Juniper set off quickly for the main road, leading to Goldenseal Cottage. She kept her hands in a tight fist as she walked, willing herself not to think of what could have happened in her absence. She pictured Emerald, safe in her home, just fixing dinner, preferably venison stew with a red wine reduction. Juniper had been forced into vegetarianism for over a fortnight now, so her daydreams were rather specific.
Her daydreams were vivid also, which is why she reacted with such surprise when she passed a small roadside guest home belonging to the Duke, large windows brightly lit, into one of which Emerald LaVerte was now peering intently. It took Juniper a full two seconds to realize that Emerald seemed to be spying on someone within. She laughed to herself in delight. How very undemure it was!
Her laughter stopped in her throat as she saw a man approaching Emerald from the darkness of the forest. Before she could yell out to her, another man had crept from around the other side of the house and forced a bag over Emerald’s shocked face, dragging her away into the shadows. Suddenly, the light was extinguished in the house and the yard plunged into darkness.

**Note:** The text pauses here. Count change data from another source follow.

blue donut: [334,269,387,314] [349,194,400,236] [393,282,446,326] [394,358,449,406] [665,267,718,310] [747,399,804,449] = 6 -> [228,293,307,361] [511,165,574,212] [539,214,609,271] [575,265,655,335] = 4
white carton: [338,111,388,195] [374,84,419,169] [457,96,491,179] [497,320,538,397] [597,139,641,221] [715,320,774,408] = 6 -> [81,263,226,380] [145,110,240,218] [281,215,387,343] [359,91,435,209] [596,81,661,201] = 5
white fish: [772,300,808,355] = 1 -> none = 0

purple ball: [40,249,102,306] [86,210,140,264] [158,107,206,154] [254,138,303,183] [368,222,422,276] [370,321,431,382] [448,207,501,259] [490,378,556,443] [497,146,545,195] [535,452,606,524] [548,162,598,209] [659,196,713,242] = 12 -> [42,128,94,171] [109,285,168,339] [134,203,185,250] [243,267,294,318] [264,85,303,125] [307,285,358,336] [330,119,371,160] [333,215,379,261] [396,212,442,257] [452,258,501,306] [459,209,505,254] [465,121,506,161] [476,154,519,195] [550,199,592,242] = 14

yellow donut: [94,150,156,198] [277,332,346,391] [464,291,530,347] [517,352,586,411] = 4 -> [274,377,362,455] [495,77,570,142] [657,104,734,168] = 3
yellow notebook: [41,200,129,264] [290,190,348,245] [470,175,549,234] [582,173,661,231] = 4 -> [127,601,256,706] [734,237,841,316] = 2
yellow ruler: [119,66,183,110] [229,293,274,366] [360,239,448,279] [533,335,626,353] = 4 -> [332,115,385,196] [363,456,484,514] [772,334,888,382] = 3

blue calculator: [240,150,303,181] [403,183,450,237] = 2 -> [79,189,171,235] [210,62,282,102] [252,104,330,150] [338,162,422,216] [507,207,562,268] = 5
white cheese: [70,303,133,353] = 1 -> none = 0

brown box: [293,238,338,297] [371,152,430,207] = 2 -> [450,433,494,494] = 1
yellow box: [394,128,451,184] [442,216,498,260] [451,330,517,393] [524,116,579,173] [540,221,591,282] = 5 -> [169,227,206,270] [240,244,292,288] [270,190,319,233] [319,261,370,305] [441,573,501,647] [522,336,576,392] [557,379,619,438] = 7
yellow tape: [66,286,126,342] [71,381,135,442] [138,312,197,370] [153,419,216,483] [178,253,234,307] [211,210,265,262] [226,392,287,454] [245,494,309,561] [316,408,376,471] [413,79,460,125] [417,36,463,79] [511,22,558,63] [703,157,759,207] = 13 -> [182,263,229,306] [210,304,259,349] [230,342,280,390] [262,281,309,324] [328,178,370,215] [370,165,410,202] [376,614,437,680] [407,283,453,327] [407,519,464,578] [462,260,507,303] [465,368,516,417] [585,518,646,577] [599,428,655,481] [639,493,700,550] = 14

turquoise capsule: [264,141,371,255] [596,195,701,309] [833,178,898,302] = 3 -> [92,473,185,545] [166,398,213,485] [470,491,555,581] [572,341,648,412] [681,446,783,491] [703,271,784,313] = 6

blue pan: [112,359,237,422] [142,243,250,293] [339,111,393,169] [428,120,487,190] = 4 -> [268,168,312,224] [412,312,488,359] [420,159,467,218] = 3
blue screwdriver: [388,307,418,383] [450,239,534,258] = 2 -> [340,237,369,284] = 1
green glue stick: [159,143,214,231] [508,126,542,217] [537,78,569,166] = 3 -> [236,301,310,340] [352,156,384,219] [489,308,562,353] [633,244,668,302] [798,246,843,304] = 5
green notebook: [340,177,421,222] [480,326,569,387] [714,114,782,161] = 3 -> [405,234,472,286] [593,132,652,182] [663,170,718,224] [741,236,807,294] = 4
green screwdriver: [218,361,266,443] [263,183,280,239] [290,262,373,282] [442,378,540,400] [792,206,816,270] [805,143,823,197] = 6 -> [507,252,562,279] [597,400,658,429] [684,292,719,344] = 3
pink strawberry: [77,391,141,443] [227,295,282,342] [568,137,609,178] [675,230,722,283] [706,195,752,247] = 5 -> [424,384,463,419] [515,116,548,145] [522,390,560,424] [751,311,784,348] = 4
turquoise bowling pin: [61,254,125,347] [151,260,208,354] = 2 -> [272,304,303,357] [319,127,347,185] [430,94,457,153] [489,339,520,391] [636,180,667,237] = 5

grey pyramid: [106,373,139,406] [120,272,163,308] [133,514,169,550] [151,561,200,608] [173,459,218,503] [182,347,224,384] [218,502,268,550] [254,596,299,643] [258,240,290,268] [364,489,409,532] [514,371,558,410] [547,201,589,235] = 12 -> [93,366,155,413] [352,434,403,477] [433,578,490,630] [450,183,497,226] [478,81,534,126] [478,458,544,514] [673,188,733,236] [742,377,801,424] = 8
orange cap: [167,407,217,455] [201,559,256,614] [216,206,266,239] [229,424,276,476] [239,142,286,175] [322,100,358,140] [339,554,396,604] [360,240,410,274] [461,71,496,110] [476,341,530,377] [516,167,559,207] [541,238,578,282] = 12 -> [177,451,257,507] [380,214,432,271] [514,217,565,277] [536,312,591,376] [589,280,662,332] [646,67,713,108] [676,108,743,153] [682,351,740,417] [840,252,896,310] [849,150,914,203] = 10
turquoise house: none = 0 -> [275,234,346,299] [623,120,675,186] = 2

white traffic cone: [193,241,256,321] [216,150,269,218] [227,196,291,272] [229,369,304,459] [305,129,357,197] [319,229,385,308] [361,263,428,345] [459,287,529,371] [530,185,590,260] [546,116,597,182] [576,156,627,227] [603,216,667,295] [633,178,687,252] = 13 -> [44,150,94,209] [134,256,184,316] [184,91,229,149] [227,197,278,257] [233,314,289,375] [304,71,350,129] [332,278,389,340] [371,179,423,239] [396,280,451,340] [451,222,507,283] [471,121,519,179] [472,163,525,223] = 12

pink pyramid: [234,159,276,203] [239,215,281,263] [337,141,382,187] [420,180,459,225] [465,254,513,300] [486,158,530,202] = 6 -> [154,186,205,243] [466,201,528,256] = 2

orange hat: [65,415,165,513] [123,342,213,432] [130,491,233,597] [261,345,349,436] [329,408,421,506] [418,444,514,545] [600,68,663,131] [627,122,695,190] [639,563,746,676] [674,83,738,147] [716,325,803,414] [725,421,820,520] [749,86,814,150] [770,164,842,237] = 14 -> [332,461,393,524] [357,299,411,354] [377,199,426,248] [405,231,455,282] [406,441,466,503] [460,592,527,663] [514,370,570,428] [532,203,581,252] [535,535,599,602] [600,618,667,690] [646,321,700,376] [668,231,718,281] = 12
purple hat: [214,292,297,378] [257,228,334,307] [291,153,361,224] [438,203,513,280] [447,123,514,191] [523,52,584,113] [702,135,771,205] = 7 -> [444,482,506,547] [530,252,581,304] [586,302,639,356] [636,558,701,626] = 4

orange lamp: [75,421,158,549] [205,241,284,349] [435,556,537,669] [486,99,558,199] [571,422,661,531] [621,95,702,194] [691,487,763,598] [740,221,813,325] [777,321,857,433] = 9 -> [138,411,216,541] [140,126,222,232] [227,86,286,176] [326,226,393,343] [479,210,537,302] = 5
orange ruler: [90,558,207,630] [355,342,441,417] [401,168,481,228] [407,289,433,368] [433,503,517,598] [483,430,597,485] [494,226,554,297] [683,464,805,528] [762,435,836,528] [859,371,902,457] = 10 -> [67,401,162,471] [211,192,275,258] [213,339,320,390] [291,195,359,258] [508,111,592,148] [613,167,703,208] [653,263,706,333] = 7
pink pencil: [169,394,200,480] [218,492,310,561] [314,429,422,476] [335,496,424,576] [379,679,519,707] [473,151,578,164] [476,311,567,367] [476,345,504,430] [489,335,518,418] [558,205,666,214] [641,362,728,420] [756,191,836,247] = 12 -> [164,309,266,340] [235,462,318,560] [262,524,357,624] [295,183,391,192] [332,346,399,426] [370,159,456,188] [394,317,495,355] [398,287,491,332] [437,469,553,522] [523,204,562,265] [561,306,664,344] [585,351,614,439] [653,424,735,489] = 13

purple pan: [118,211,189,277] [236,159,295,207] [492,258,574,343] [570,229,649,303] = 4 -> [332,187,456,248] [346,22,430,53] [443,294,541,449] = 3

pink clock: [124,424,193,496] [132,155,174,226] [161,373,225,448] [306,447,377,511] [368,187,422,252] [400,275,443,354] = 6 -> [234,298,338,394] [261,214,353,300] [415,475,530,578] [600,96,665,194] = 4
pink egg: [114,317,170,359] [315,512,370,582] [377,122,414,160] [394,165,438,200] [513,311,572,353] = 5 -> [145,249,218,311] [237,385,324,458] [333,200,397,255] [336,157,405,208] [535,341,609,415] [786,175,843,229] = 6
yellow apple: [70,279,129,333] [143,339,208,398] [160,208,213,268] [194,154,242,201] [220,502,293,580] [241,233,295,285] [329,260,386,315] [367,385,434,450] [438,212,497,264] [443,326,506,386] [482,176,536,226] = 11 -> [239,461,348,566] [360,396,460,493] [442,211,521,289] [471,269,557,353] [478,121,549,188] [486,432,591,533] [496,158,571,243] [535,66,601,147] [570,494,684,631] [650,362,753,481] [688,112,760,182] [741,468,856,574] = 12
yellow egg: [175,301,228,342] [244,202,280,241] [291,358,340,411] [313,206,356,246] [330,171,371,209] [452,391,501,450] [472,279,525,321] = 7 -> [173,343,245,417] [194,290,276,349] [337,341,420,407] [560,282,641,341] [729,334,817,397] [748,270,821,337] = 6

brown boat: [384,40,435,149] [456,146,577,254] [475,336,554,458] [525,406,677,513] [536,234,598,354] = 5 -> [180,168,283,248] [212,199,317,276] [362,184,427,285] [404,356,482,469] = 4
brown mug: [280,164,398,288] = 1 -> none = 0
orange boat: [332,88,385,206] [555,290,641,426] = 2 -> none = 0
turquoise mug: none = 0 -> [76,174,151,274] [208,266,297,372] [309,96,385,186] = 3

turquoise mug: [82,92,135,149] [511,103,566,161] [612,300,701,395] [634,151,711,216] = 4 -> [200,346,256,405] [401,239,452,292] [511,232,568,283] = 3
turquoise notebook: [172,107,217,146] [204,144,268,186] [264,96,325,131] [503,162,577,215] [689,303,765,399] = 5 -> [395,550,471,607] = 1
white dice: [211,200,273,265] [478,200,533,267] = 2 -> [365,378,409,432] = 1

Juniper ran as fast as she could into the black of the forest. She groped blindly for branches as she ran, calling out for Emerald but hearing no response. As a sob grew in her throat, and a flush in her face, she saw a light ahead of her like a light blue orb in midair. She reached for it and it became two, then five, then countless lights. She felt something large and blunt strike her back.
When she opened her eyes a few minutes later, she realized that it had been the ground. The clearing around her was now lit by a warm candleglow. She propped herself up with a moan and looked up at the man holding the candle. She felt frustrated rage pulsing in her veins so violently, it was almost audible.
John Justjohn transferred his candle to his left hand and pulled a dagger from his belt with his right.
“Don’t try anything, Juniper, and don’t slow me down,” he said quietly, “or so help me – this time, I will kill you.”